Contrast Resolution (Equipment Related)

  • Definition: The capacity to identify variations in intensity in an image.

  • Bit Depth: The number of bits assigned per pixel, determining the range of grayscale representation.

  • Modulation Transfer Function (MTF): Measures the contrast at a particular spatial frequency in an image.

  • Detective Quantum Efficiency (DQE): Quantifies the overall signal and noise performance of an imaging system.

Digital Processor Functions

  • Window Level: Controls the overall image density, affecting the lightness or darkness of an image.

  • Window Width: Manipulates the contrast displayed in the image.

  • Brightness: Overall luminescence levels in an image are adjusted during processing.

  • Shuttering: Techniques used to blacken non-image areas (like collimation borders) in an image.

  • Image Stitching: Combining multiple images to create a single cohesive image.

  • Image Annotation: Enables text to be added directly onto an image for clarity and documentation.

  • Edge Enhancement: A processing method to sharpen image edges, resulting in increased contrast.

Image Processing and Display

  • Raw Data Processing:

    • Analog-to-Digital Converter (ADC): Converts analog information into digital values for processing.

    • Quantization: The process of deriving a pixelated digital image by sampling a continuous tone image resulting in a matrix filled with grayscale values.

  • Corrections Applied:

    • Rescaling: Applied when the X-ray exposure is inadequate or excessive to produce a quality image.

    • Flat Fielding: A technique to correct uniformity issues in shading across images.

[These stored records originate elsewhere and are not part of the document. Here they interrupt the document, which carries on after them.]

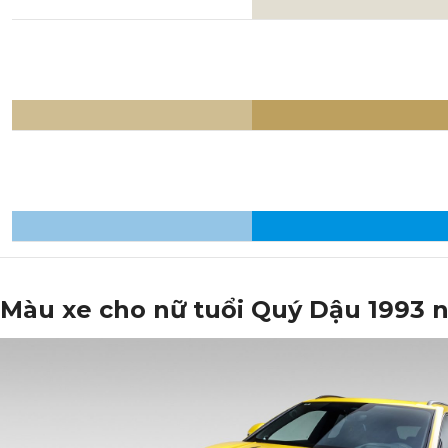
Màu xe cho nữ tuổi Quý Dậu 1993 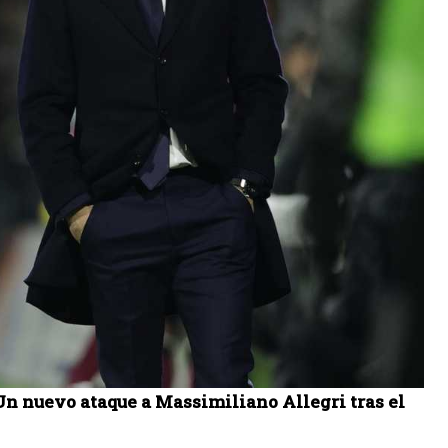
Un nuevo ataque a Massimiliano Allegri tras el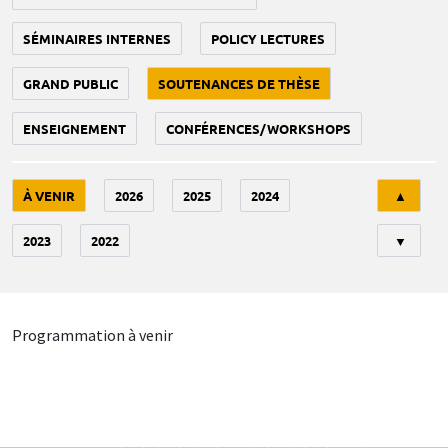
SÉMINAIRES INTERNES
POLICY LECTURES
GRAND PUBLIC
SOUTENANCES DE THÈSE
ENSEIGNEMENT
CONFÉRENCES/WORKSHOPS
Tri
À VENIR
2026
2025
2024
▲
2023
2022
▼
Programmation à venir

    • Dead Pixel Correction: Software methods to fill in missing data using surrounding pixel information.

    • Smoothing: Averaging the frequency of each pixel with adjacent pixels to reduce noise.

Data for Display
  • Look-Up Table (LUT): Utilized to apply desired contrast to displayed images.

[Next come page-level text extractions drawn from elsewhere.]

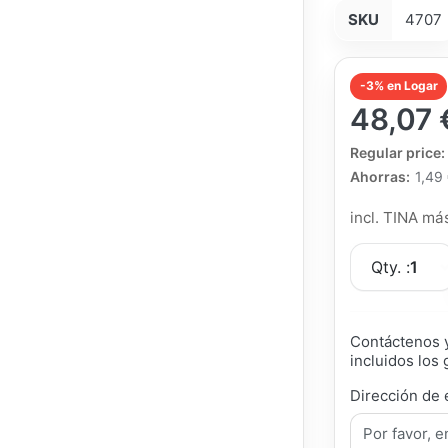
SKU
4707
-3% en Logar
48,07 
The Regular Pri
Regular price:
Ahorras:
1,49
incl. TINA m
Qty. :
1
Contáctenos y
incluidos los 
Dirección de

  • Values of Interest (VOI): Establishes the range of histogram data that should be shown in the final image display.

Exposure Technique Charts

  • The introduction of digital imaging allows manipulation of image contrast and density, but it does not replace the necessity for traditional technique charts.

  • Technique Chart Utilization:

    • To choose the correct mA, kVp, and exposure time to minimize patient exposure.

    • Practice ALARA (As Low As Reasonably Achievable) principles.

    • Ethical consideration: It is unacceptable to set exposure levels high intentionally to avoid image repeats.

Exposure Indicators

  • Denote the quantity of exposure absorbed by the phosphors utilized in particular digital imaging systems.

  • Histogram: A graphical representation that maintains a record of exposure values captured by the imaging receptor.

Postprocessing

  • Health Level-7: Represents a communication standard for all medical information systems utilized within a hospital or clinic setup.

  • DICOM: The standard that ensures all medical imaging devices speak a common language.

    • DICOM Grayscale: Defines the response of a display system in such a way that the observer's perception of image contrast remains consistent across different pixel values throughout the image.

  • EMR (Electronic Medical Records): Represents the digital record of medical and clinical data within individual doctor offices.

  • EHR (Electronic Health Records): A system that aggregates data across multiple providers.

  • RIS (Radiology Information System): Manages radiological data.

  • HIS (Hospital Information System): Manages broader hospital data.

Picture Archival and Communication System (PACS)

  • PACS Role: Utilized for managing and storing images effectively.